Par ailleurs, il a peu évolué en France : de 8 en 1985, il est passé à 6 en 1995. Pour l'OCDE, la raison est simple : "Entre 1990 et 2006, la part de la tranche supérieure de 1 % des revenus n'a que légèrement augmenté en France, de 8,2 % à 8,9 %. Dans le même temps, ces parts ont souvent doublé dans les pays anglophones." Selon l'OCDE, les écarts de salaires français ne se sont pas accrus, notamment en raison de la baisse parallèle du temps de travail des plus pauvres et des plus riches. "Dans la plupart des pays de l'OCDE, l'écart s'est creusé, avec les bas salaires travaillant moins et les hauts salaires travaillant plus", compare le rapport.
PENTE COMMUNE
L'OCDE estime également qu'en France la progression du travail des femmes et de leurs rémunérations a contrebalancé le creusement des écarts de salaires des hommes. Les services publics, pour lesquels la France dépense 16% de son PIB, permettent également de combler les inégalités plus fortement qu'ailleurs.
Le système de prestations sociales et d'impôt en France a aussi atténué les inégalités. Comme l'avait montré l'Insee dans son portrait social 2011, le système français a toutefois tendance à se dégrader. L'impôt sur le revenu est moins redistributif qu'en 1990 et les prestations sociales "n'ont pas suivi le rythme de la croissance des salaires réels moyens".
La France glisserait ainsi sur une pente commune à celle de tous les membres de l'OCDE sans toutefois atteindre, pour le moment, le "record" des injustices dans les pays développés remporté par Israël, la Turquie… et les Etats-Unis.
Outre-Atlantique, les 10% les plus riches gagnent en moyenne quatorze fois plus que les 10% les plus pauvres. En Italie, au Japon, en Corée du Sud et au Royaume-Uni, cet écart est de dix pour un et de six pour un en Allemagne, au Danemark et en Suède. Tandis qu'au Mexique et au Chili, le revenu des "nantis", qui reste vingt-cinq fois plus élevé que celui des plus pauvres, a "finalement commencé à reculer", observe l'OCDE.
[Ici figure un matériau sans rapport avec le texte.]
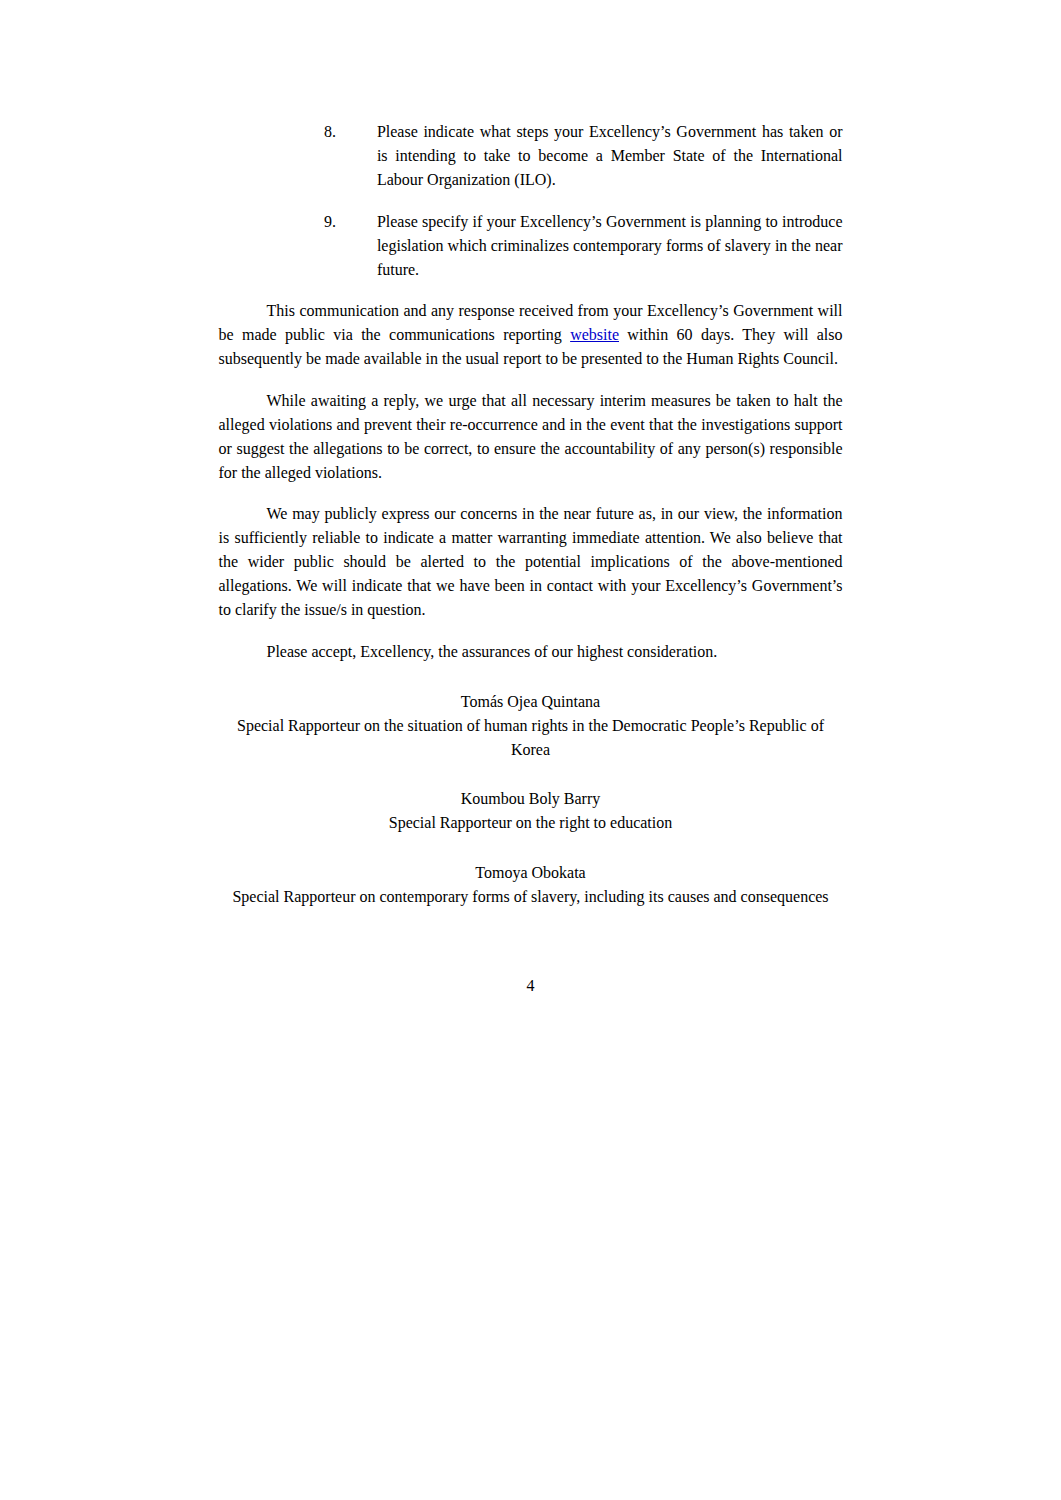8. Please indicate what steps your Excellency’s Government has taken or is intending to take to become a Member State of the International Labour Organization (ILO).
9. Please specify if your Excellency’s Government is planning to introduce legislation which criminalizes contemporary forms of slavery in the near future.
This communication and any response received from your Excellency’s Government will be made public via the communications reporting website within 60 days. They will also subsequently be made available in the usual report to be presented to the Human Rights Council.
While awaiting a reply, we urge that all necessary interim measures be taken to halt the alleged violations and prevent their re-occurrence and in the event that the investigations support or suggest the allegations to be correct, to ensure the accountability of any person(s) responsible for the alleged violations.
We may publicly express our concerns in the near future as, in our view, the information is sufficiently reliable to indicate a matter warranting immediate attention. We also believe that the wider public should be alerted to the potential implications of the above-mentioned allegations. We will indicate that we have been in contact with your Excellency’s Government’s to clarify the issue/s in question.
Please accept, Excellency, the assurances of our highest consideration.
Tomás Ojea Quintana
Special Rapporteur on the situation of human rights in the Democratic People’s Republic of Korea
Koumbou Boly Barry
Special Rapporteur on the right to education
Tomoya Obokata
Special Rapporteur on contemporary forms of slavery, including its causes and consequences
4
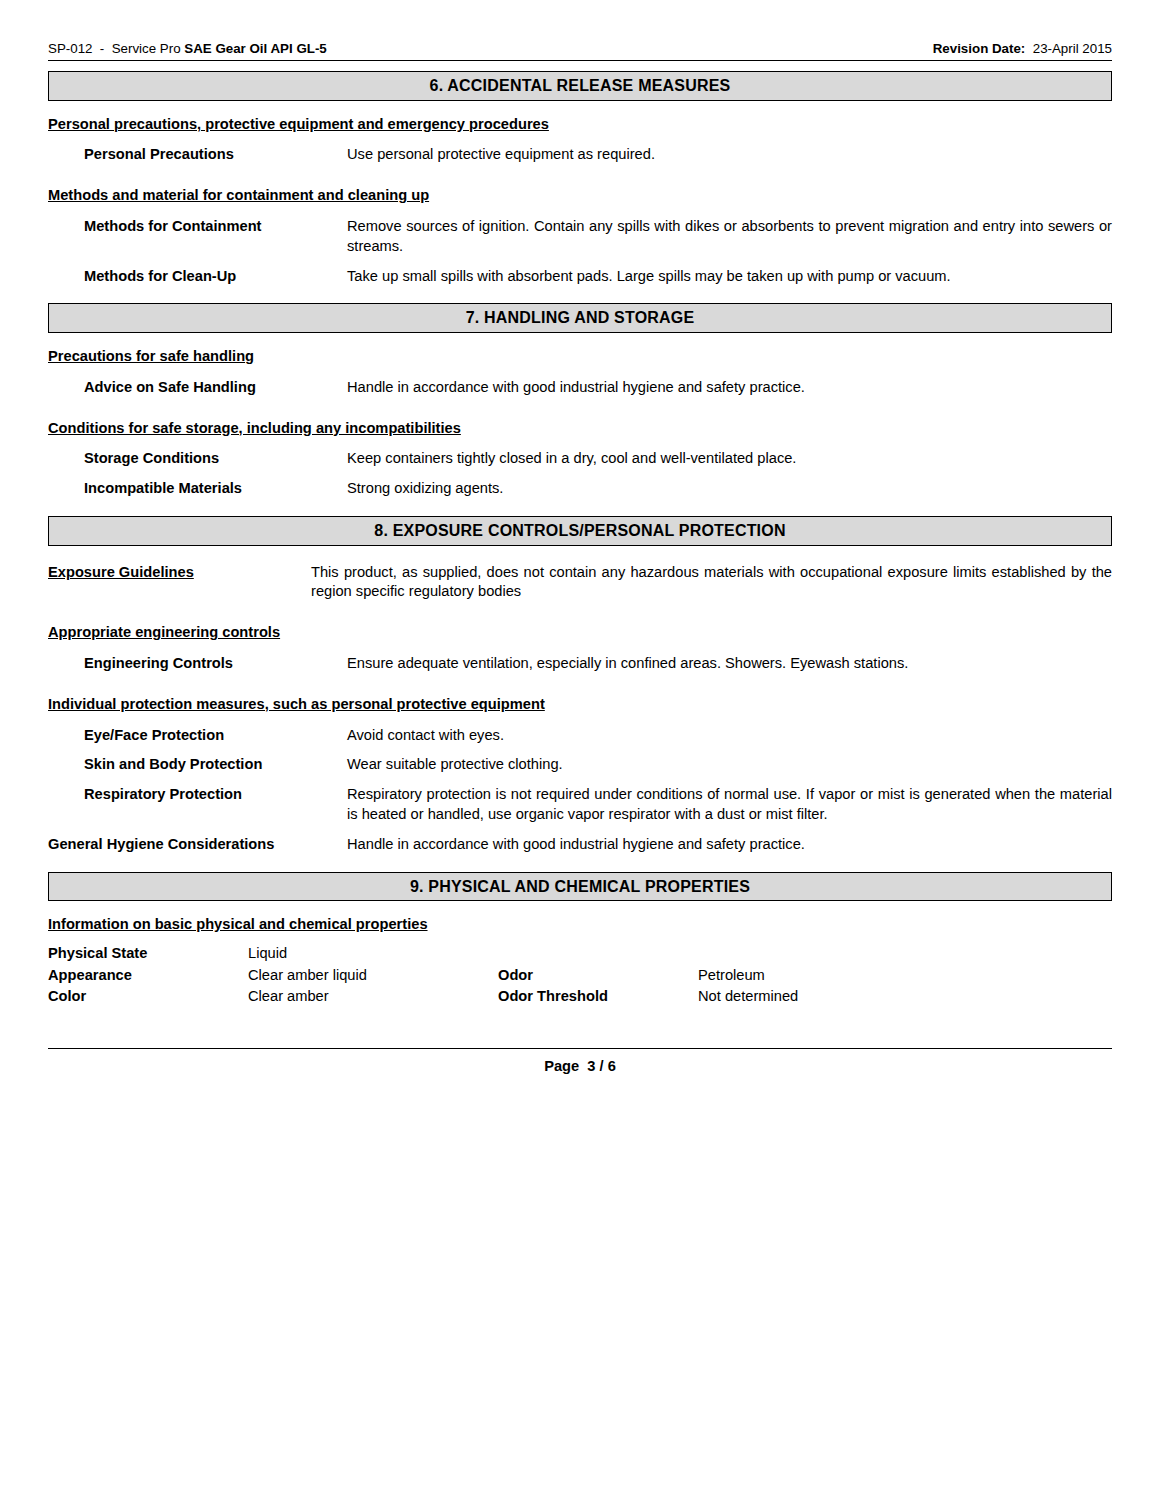SP-012 - Service Pro SAE Gear Oil API GL-5
Revision Date: 23-April 2015
6. ACCIDENTAL RELEASE MEASURES
Personal precautions, protective equipment and emergency procedures
| Personal Precautions | Use personal protective equipment as required. |
Methods and material for containment and cleaning up
| Methods for Containment | Remove sources of ignition. Contain any spills with dikes or absorbents to prevent migration and entry into sewers or streams. |
| Methods for Clean-Up | Take up small spills with absorbent pads. Large spills may be taken up with pump or vacuum. |
7. HANDLING AND STORAGE
Precautions for safe handling
| Advice on Safe Handling | Handle in accordance with good industrial hygiene and safety practice. |
Conditions for safe storage, including any incompatibilities
| Storage Conditions | Keep containers tightly closed in a dry, cool and well-ventilated place. |
| Incompatible Materials | Strong oxidizing agents. |
8. EXPOSURE CONTROLS/PERSONAL PROTECTION
| Exposure Guidelines | This product, as supplied, does not contain any hazardous materials with occupational exposure limits established by the region specific regulatory bodies |
Appropriate engineering controls
| Engineering Controls | Ensure adequate ventilation, especially in confined areas. Showers. Eyewash stations. |
Individual protection measures, such as personal protective equipment
| Eye/Face Protection | Avoid contact with eyes. |
| Skin and Body Protection | Wear suitable protective clothing. |
| Respiratory Protection | Respiratory protection is not required under conditions of normal use. If vapor or mist is generated when the material is heated or handled, use organic vapor respirator with a dust or mist filter. |
| General Hygiene Considerations | Handle in accordance with good industrial hygiene and safety practice. |
9. PHYSICAL AND CHEMICAL PROPERTIES
Information on basic physical and chemical properties
| Physical State | Liquid | | |
| Appearance | Clear amber liquid | Odor | Petroleum |
| Color | Clear amber | Odor Threshold | Not determined |
Page 3 / 6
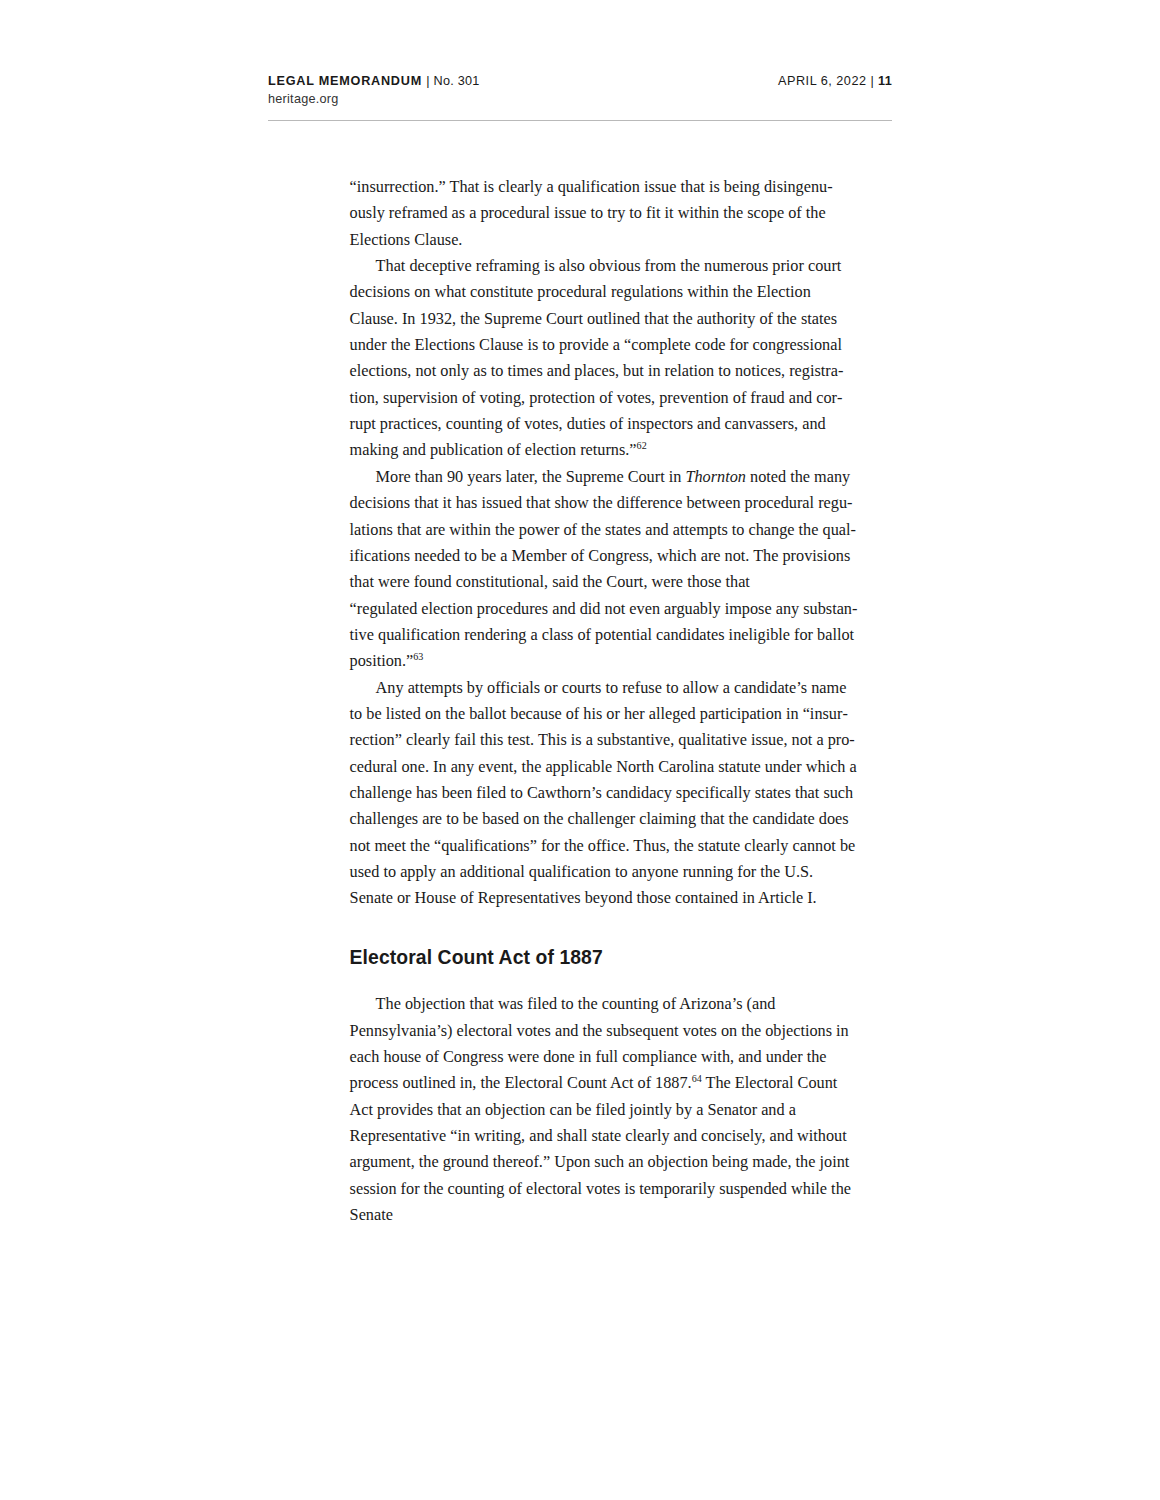Legal Memorandum | No. 301
heritage.org
APRIL 6, 2022 | 11
“insurrection.” That is clearly a qualification issue that is being disingenuously reframed as a procedural issue to try to fit it within the scope of the Elections Clause.
That deceptive reframing is also obvious from the numerous prior court decisions on what constitute procedural regulations within the Election Clause. In 1932, the Supreme Court outlined that the authority of the states under the Elections Clause is to provide a “complete code for congressional elections, not only as to times and places, but in relation to notices, registration, supervision of voting, protection of votes, prevention of fraud and corrupt practices, counting of votes, duties of inspectors and canvassers, and making and publication of election returns.”62
More than 90 years later, the Supreme Court in Thornton noted the many decisions that it has issued that show the difference between procedural regulations that are within the power of the states and attempts to change the qualifications needed to be a Member of Congress, which are not. The provisions that were found constitutional, said the Court, were those that
“regulated election procedures and did not even arguably impose any substantive qualification rendering a class of potential candidates ineligible for ballot position.”63
Any attempts by officials or courts to refuse to allow a candidate’s name to be listed on the ballot because of his or her alleged participation in “insurrection” clearly fail this test. This is a substantive, qualitative issue, not a procedural one. In any event, the applicable North Carolina statute under which a challenge has been filed to Cawthorn’s candidacy specifically states that such challenges are to be based on the challenger claiming that the candidate does not meet the “qualifications” for the office. Thus, the statute clearly cannot be used to apply an additional qualification to anyone running for the U.S. Senate or House of Representatives beyond those contained in Article I.
Electoral Count Act of 1887
The objection that was filed to the counting of Arizona’s (and Pennsylvania’s) electoral votes and the subsequent votes on the objections in each house of Congress were done in full compliance with, and under the process outlined in, the Electoral Count Act of 1887.64 The Electoral Count Act provides that an objection can be filed jointly by a Senator and a Representative “in writing, and shall state clearly and concisely, and without argument, the ground thereof.” Upon such an objection being made, the joint session for the counting of electoral votes is temporarily suspended while the Senate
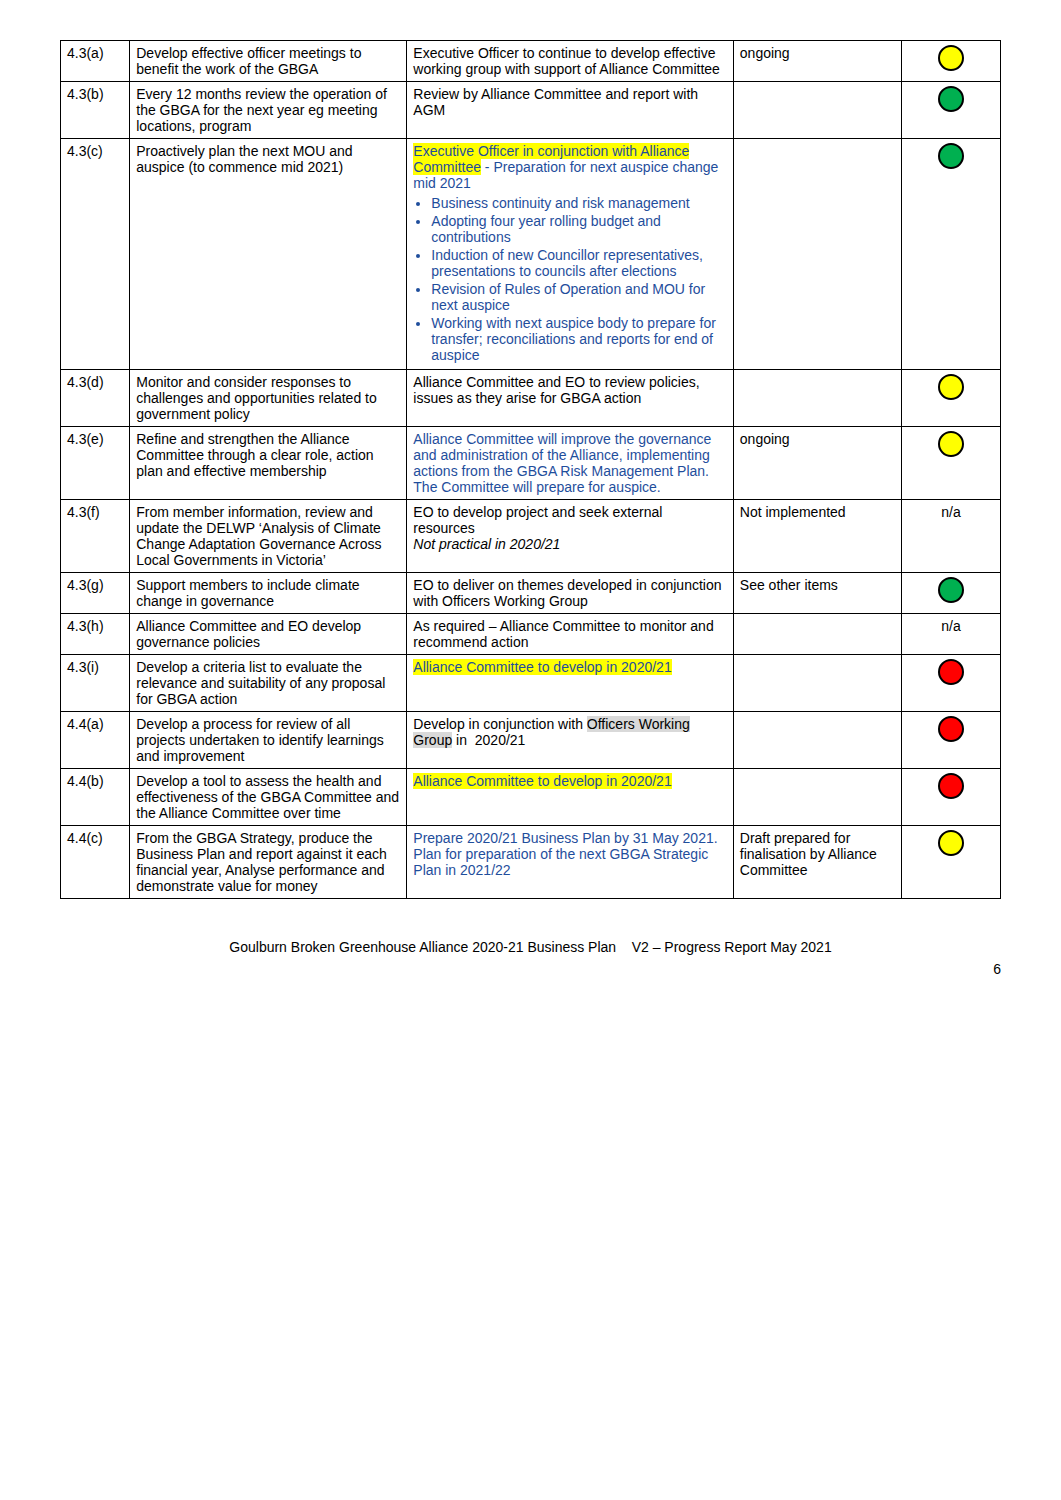| 4.3(a) | Develop effective officer meetings to benefit the work of the GBGA | Executive Officer to continue to develop effective working group with support of Alliance Committee | ongoing | |
| 4.3(b) | Every 12 months review the operation of the GBGA for the next year eg meeting locations, program | Review by Alliance Committee and report with AGM | | |
| 4.3(c) | Proactively plan the next MOU and auspice (to commence mid 2021) | Executive Officer in conjunction with Alliance Committee - Preparation for next auspice change mid 2021 Business continuity and risk management Adopting four year rolling budget and contributions Induction of new Councillor representatives, presentations to councils after elections Revision of Rules of Operation and MOU for next auspice Working with next auspice body to prepare for transfer; reconciliations and reports for end of auspice | | |
| 4.3(d) | Monitor and consider responses to challenges and opportunities related to government policy | Alliance Committee and EO to review policies, issues as they arise for GBGA action | | |
| 4.3(e) | Refine and strengthen the Alliance Committee through a clear role, action plan and effective membership | Alliance Committee will improve the governance and administration of the Alliance, implementing actions from the GBGA Risk Management Plan. The Committee will prepare for auspice. | ongoing | |
| 4.3(f) | From member information, review and update the DELWP ‘Analysis of Climate Change Adaptation Governance Across Local Governments in Victoria’ | EO to develop project and seek external resources Not practical in 2020/21 | Not implemented | n/a |
| 4.3(g) | Support members to include climate change in governance | EO to deliver on themes developed in conjunction with Officers Working Group | See other items | |
| 4.3(h) | Alliance Committee and EO develop governance policies | As required – Alliance Committee to monitor and recommend action | | n/a |
| 4.3(i) | Develop a criteria list to evaluate the relevance and suitability of any proposal for GBGA action | Alliance Committee to develop in 2020/21 | | |
| 4.4(a) | Develop a process for review of all projects undertaken to identify learnings and improvement | Develop in conjunction with Officers Working Group in 2020/21 | | |
| 4.4(b) | Develop a tool to assess the health and effectiveness of the GBGA Committee and the Alliance Committee over time | Alliance Committee to develop in 2020/21 | | |
| 4.4(c) | From the GBGA Strategy, produce the Business Plan and report against it each financial year, Analyse performance and demonstrate value for money | Prepare 2020/21 Business Plan by 31 May 2021. Plan for preparation of the next GBGA Strategic Plan in 2021/22 | Draft prepared for finalisation by Alliance Committee | |
Goulburn Broken Greenhouse Alliance 2020-21 Business Plan V2 – Progress Report May 2021
6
L'origine principale de ces divergences réside dans les inégalités croissantes de rémunérations salariales, selon l'organisation.
Au fil des années, les travailleurs hautement qualifiés ont profité des progrès de la technologie quand les autres subissaient les effets de la mondialisation. "L'étude chasse ainsi l'idée selon laquelle la croissance économique profite automatiquement aux plus défavorisés", pointe l'OCDE.
UNE REDISTRIBUTION MOINS PERFORMANTE
Aux Etats-Unis, par exemple, les revenus des 10 % de travailleurs les plus riches étaient 3,8 fois supérieurs à ceux des 10 % les plus pauvres en 1980. Ce rapport est passé à près de 5 en 2008.
Les réformes entreprises dans les pays développés pour améliorer leur compétitivité et fluidifier leur marché du travail (promotion du travail, chômage partiel afin de minimiser les licenciements…), ont contribué à accroître les inégalités de revenus.
Les systèmes d'imposition et de prestations sociales, moins redistributifs, sont aussi un des facteurs d'iniquité croissante, pointe le rapport. Lequel mentionne la réduction des taxes pour les plus riches au regard d'une réduction des transferts fiscaux en faveur des plus pauvres. La redistribution, remède historiquement le plus efficace pour atténuer les inégalités, est devenue moins performante au cours des quinze dernières années, conclut l'OCDE.
L'organisation internationale appelle les gouvernements à agir pour remédier à ces injustices. Et vite. "Le contrat social commence à se fissurer dans de nombreux pays", alerte l'OCDE, recommandant aux pays de revoir leur système d'imposition et d'investirdans la formation des travailleurs. "De loin l'instrument le plus puissant pour contrer les inégalités", estime-t-elle.